The great writer had many ideas but her main concern was on education and particularly on women. In her book, she argued that human beings had the capacity to acquire new skills thereby able to differentiate right from wrong unlike animals. This formed the basis of her argument that all individuals of all ages and gender should be given equal opportunity to access education so that they develop themselves in a morally upright way.
According to Wollstonecraft, children should be allowed to develop intellectually by mixing with their age mates in schools where they get more information from research, instead of depending entirely on answers they would get from their parents. Besides, she proposed that education for boys should be similar to that for girls and that both sexes should be educated together. In contrast, most educationists thought it was not important to mix the boys and the girls since they thought that girls were still inferior to boys. In her own opinion, she thought that by mixing the two at school and allowing them to acquire the same knowledge, then the boys and girls would be able to learn the importance of gender equality at a significantly early age and this would assist them to transform the society for the better.
Besides, she had ample concern pertaining conservation of the childrens moral values. On one hand, she thought that sending them to boarding schools would damage their morality and on the other, staying at home with their parents would deny them a chance to acquire adequate knowledge they would get at school. Despite these two situations, she was not indifferent but rather proposed that private education be combined with public education. In her view, she was optimistic that this would reduce the risk of damaging morality in children.
On the other hand, women of the early days, she said, were viewed as having no significant role in the society apart from being wives in marriages so that they would sire children for their husbands. Despite the mistreatment of women, Wollstonecraft argued that they had a crucial economic besides a social value in the society. Consequently, she lamented that the women who had the ability to improve the wellbeing of their society were denied a crucial element that would assist the society to progress. Wollstonecraft strongly believed that education to women was a sufficient condition for any societys growth and progress.

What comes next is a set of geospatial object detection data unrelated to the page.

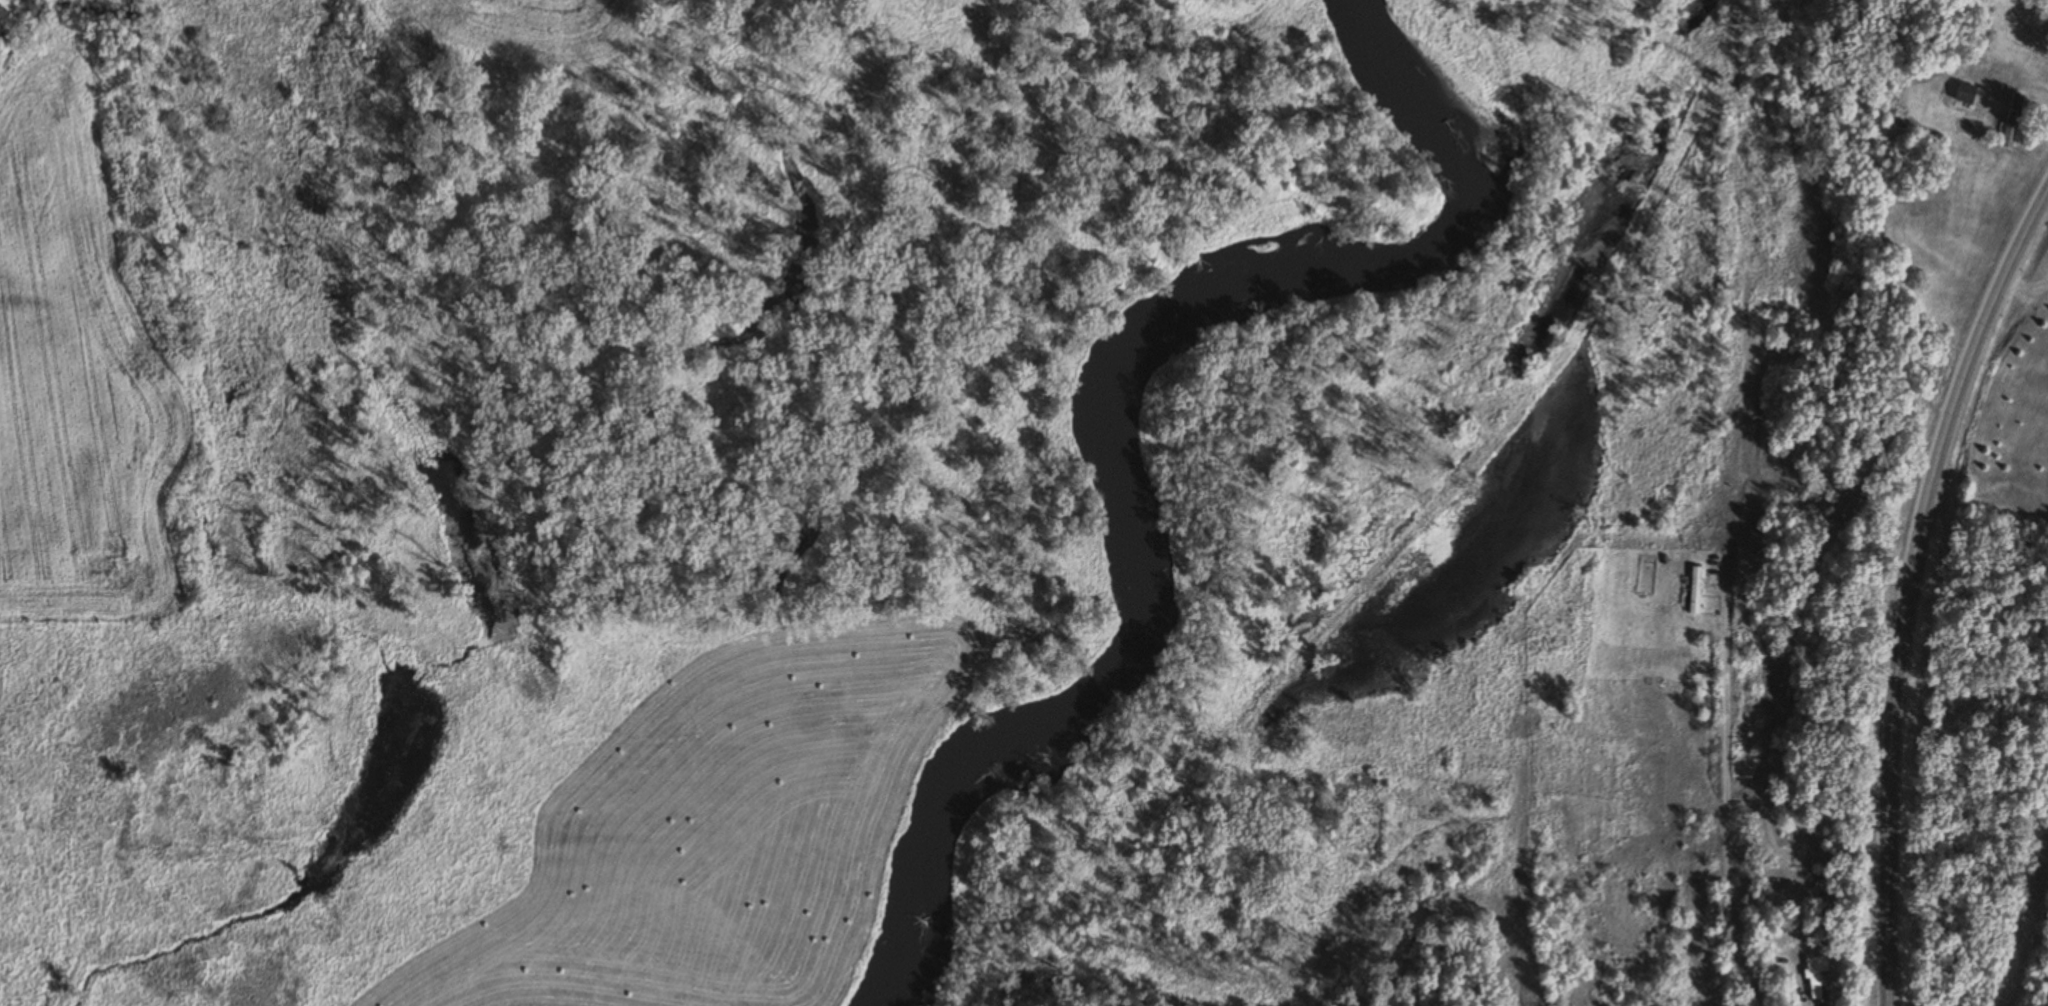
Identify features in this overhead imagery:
building: (2, 15)
building: (1962, 93)
building: (2010, 121)
building: (1820, 237)
building: (1811, 311)
river: (1133, 398)
road: (1737, 537)
road: (1906, 583)
building: (1692, 590)
building: (1814, 975)
road: (1803, 1000)

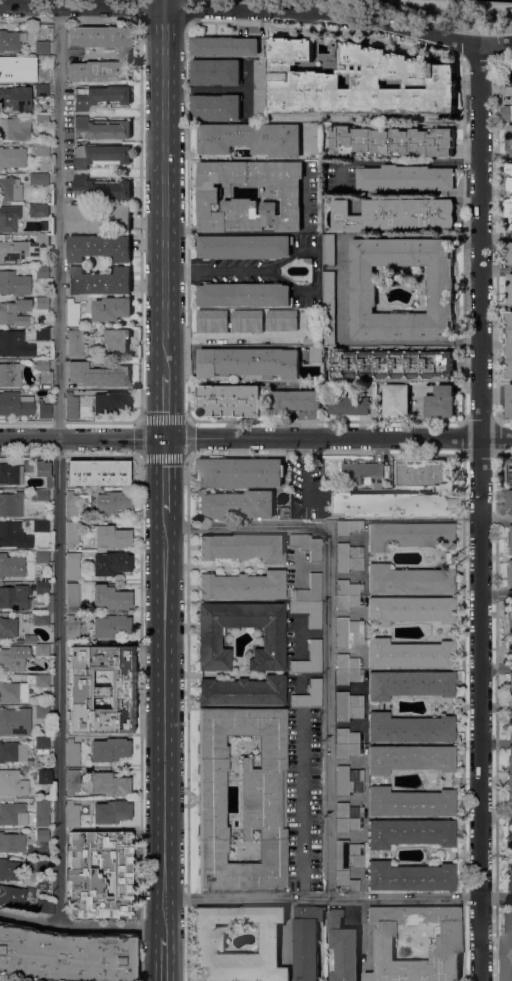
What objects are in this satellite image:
road: (164, 3)
road: (218, 4)
road: (433, 4)
road: (140, 10)
road: (257, 10)
road: (186, 12)
road: (69, 20)
building: (49, 29)
road: (164, 38)
building: (11, 39)
building: (41, 46)
building: (224, 46)
building: (124, 53)
building: (41, 59)
building: (6, 68)
building: (216, 72)
building: (511, 73)
building: (357, 81)
building: (260, 88)
building: (42, 89)
building: (101, 96)
building: (16, 97)
building: (216, 107)
building: (507, 113)
building: (42, 119)
building: (15, 127)
building: (100, 129)
building: (251, 139)
building: (316, 139)
building: (509, 139)
building: (391, 141)
building: (42, 149)
building: (101, 155)
building: (13, 156)
road: (411, 163)
building: (39, 178)
building: (405, 178)
building: (10, 189)
building: (101, 189)
building: (509, 193)
building: (209, 197)
building: (38, 209)
building: (394, 214)
building: (9, 217)
building: (99, 219)
road: (140, 219)
road: (186, 222)
road: (164, 223)
building: (511, 229)
road: (495, 237)
building: (100, 247)
building: (244, 247)
building: (22, 248)
building: (329, 250)
building: (509, 253)
building: (308, 260)
road: (216, 270)
building: (42, 271)
road: (496, 271)
building: (14, 282)
building: (100, 282)
road: (343, 287)
building: (440, 287)
building: (510, 289)
building: (244, 295)
building: (42, 302)
building: (328, 308)
building: (112, 309)
building: (14, 312)
building: (71, 312)
building: (282, 320)
building: (213, 321)
building: (248, 321)
building: (312, 327)
building: (41, 333)
road: (231, 338)
building: (116, 341)
building: (74, 342)
building: (509, 344)
building: (14, 345)
building: (315, 354)
building: (249, 362)
building: (391, 363)
building: (41, 364)
building: (10, 374)
building: (96, 375)
building: (509, 400)
building: (231, 401)
building: (295, 401)
building: (396, 401)
building: (349, 402)
building: (441, 402)
building: (16, 403)
building: (111, 403)
building: (74, 404)
road: (165, 408)
building: (44, 410)
road: (184, 419)
road: (70, 421)
traffic signals: (165, 438)
road: (256, 438)
road: (71, 450)
road: (59, 466)
building: (41, 468)
road: (304, 470)
building: (365, 471)
building: (72, 472)
building: (240, 472)
building: (510, 472)
building: (11, 473)
building: (110, 473)
road: (165, 474)
building: (49, 481)
building: (445, 489)
building: (38, 494)
building: (112, 501)
building: (509, 502)
building: (11, 504)
building: (72, 504)
building: (237, 505)
road: (480, 512)
building: (286, 513)
road: (496, 521)
building: (41, 525)
building: (348, 525)
building: (72, 533)
building: (13, 534)
building: (408, 535)
building: (112, 536)
building: (509, 540)
building: (307, 545)
building: (243, 547)
building: (42, 556)
building: (349, 557)
building: (111, 564)
building: (11, 565)
building: (73, 565)
building: (509, 574)
building: (45, 579)
building: (409, 579)
building: (243, 585)
building: (42, 587)
building: (309, 589)
building: (346, 594)
road: (496, 595)
building: (15, 596)
building: (72, 596)
building: (111, 597)
building: (49, 602)
building: (409, 609)
building: (309, 611)
building: (40, 618)
building: (8, 626)
building: (111, 626)
building: (72, 628)
road: (327, 631)
building: (349, 631)
building: (509, 631)
building: (28, 638)
building: (209, 642)
building: (42, 648)
building: (316, 649)
building: (410, 653)
building: (14, 657)
building: (348, 669)
building: (40, 679)
building: (409, 683)
building: (100, 689)
building: (243, 690)
building: (14, 691)
building: (309, 695)
building: (348, 705)
building: (510, 706)
building: (42, 711)
road: (187, 718)
building: (15, 719)
road: (139, 719)
road: (164, 722)
building: (409, 728)
building: (347, 743)
road: (496, 743)
building: (42, 744)
building: (109, 749)
building: (14, 752)
building: (73, 752)
building: (409, 758)
building: (42, 772)
building: (348, 780)
building: (510, 780)
building: (72, 781)
building: (12, 783)
building: (109, 783)
building: (242, 798)
building: (410, 802)
road: (302, 804)
building: (42, 811)
building: (111, 811)
building: (11, 812)
building: (72, 814)
building: (347, 817)
building: (409, 832)
building: (41, 835)
building: (509, 835)
building: (12, 842)
building: (348, 862)
building: (43, 866)
building: (9, 869)
building: (509, 872)
building: (409, 876)
building: (84, 877)
building: (12, 895)
road: (338, 898)
building: (43, 905)
road: (81, 926)
building: (209, 937)
building: (307, 941)
building: (445, 942)
building: (507, 943)
building: (343, 948)
building: (65, 956)
road: (164, 958)

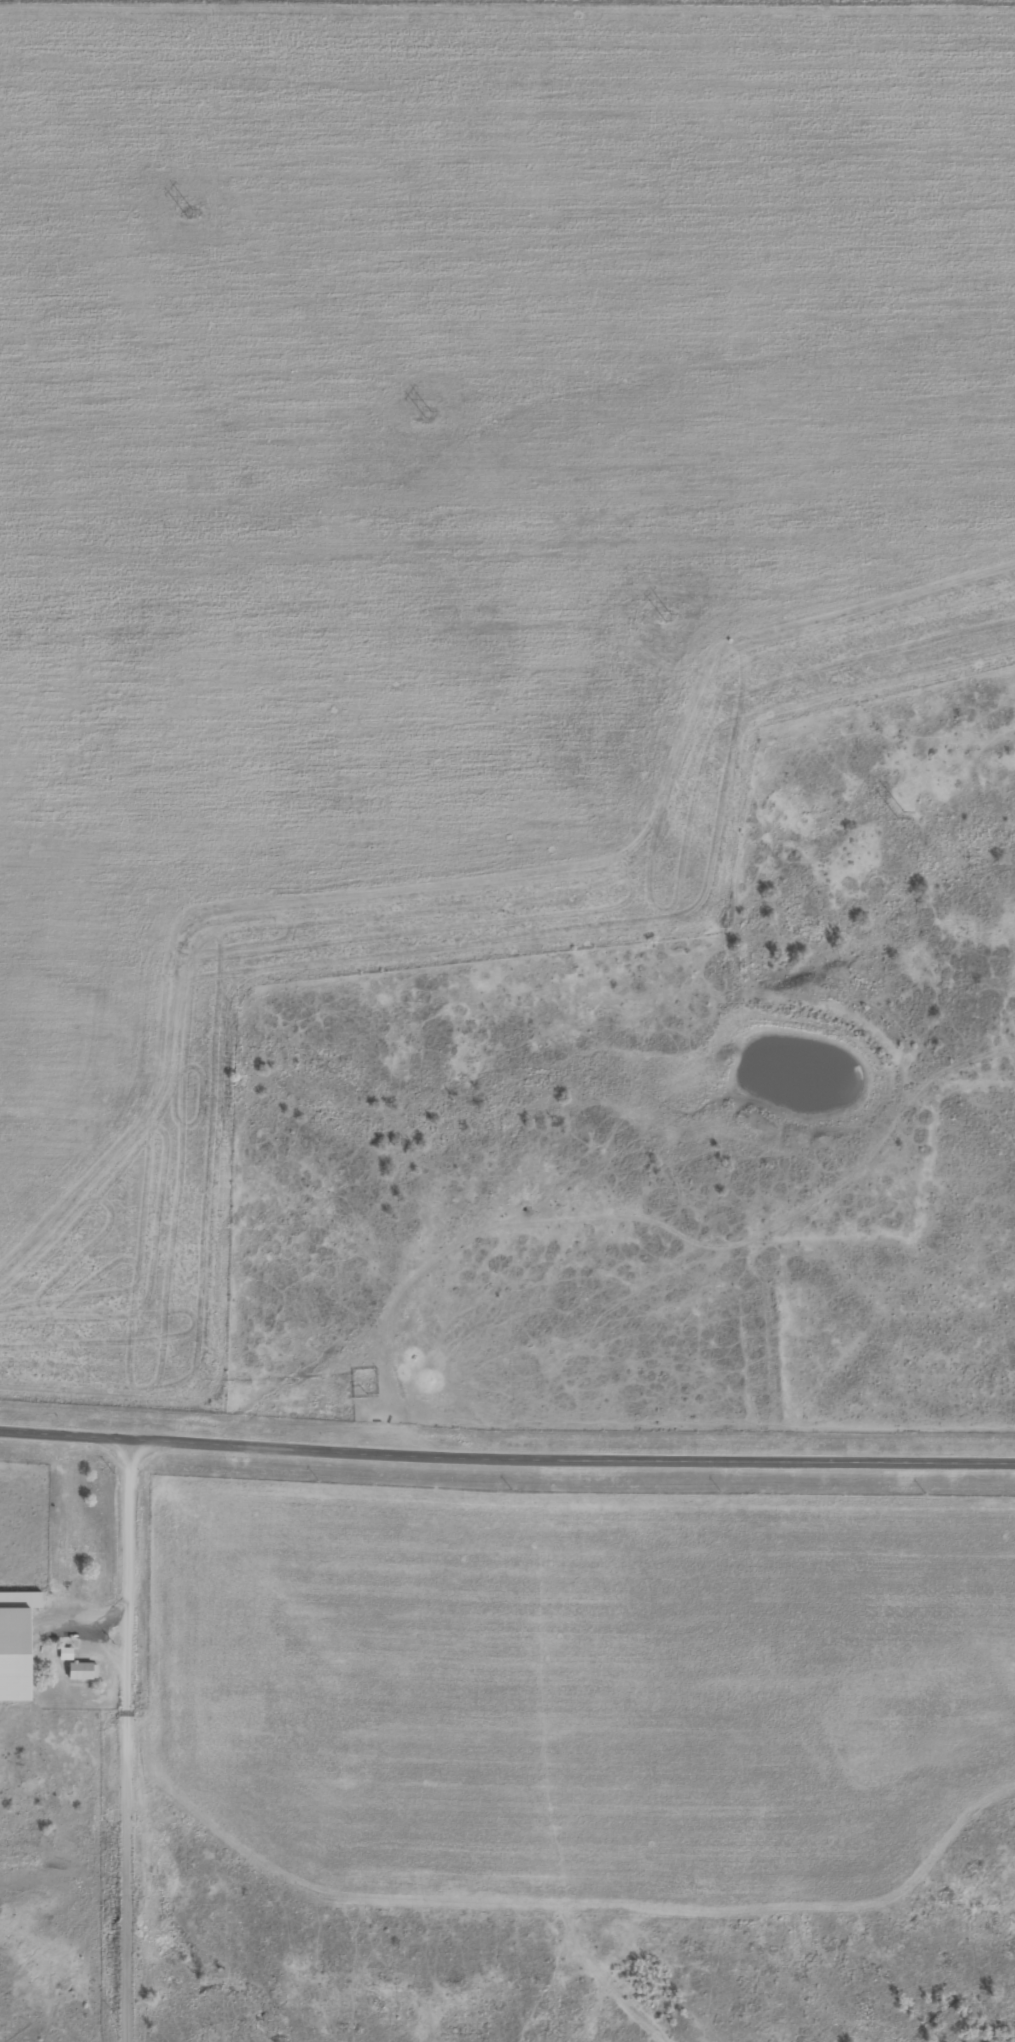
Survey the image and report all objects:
power tower: (189, 213)
power tower: (429, 414)
power tower: (669, 617)
power tower: (901, 815)
road: (507, 1453)
building: (21, 1602)
building: (67, 1655)
building: (83, 1672)
road: (119, 1740)

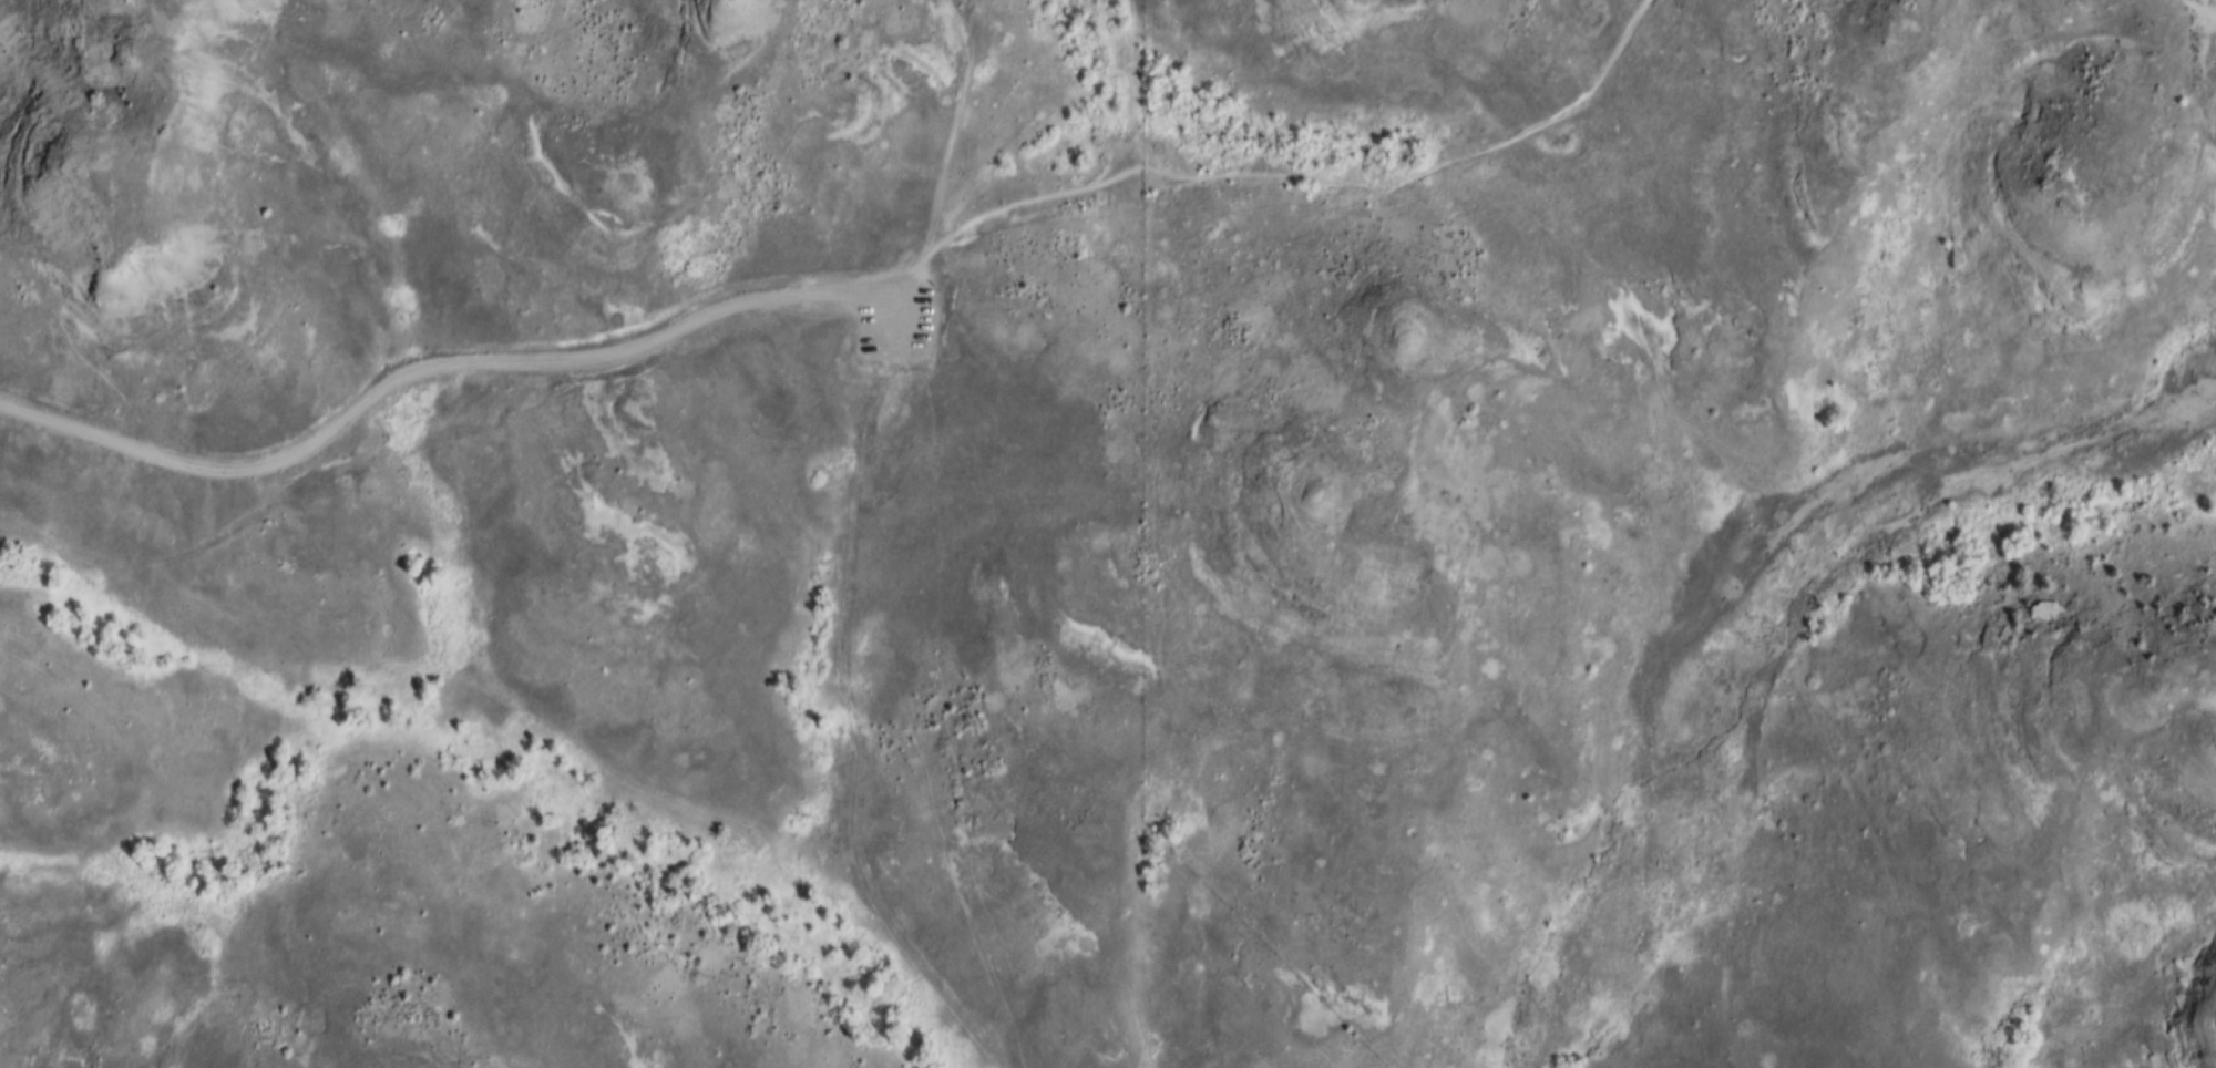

In addition, she outlined that a woman must not entirely depend on her husbands intelligence as most theorists thought and must therefore acquire knowledge in form of education aimed at improving her duties as a good mother. In an effort to support the need for education to women, the author laid out two reasons for that. One of such reasons was that women are human beings, just like men, who should access education as anybody else in order to develop in an upright manner and also that the society would benefit a lot if women are educated. No one therefore, had a reason to deny women their rights to access education.
In conclusion, Wollstonecrafts book aimed at fighting for the rights of women since she thought that by denying them equal rights of acquiring education, then the society would not progress. She also thought that it was important to educate both the girl and the boy child together so that, through education, they would learn to appreciate each others gender and therefore eradicating gender inequality.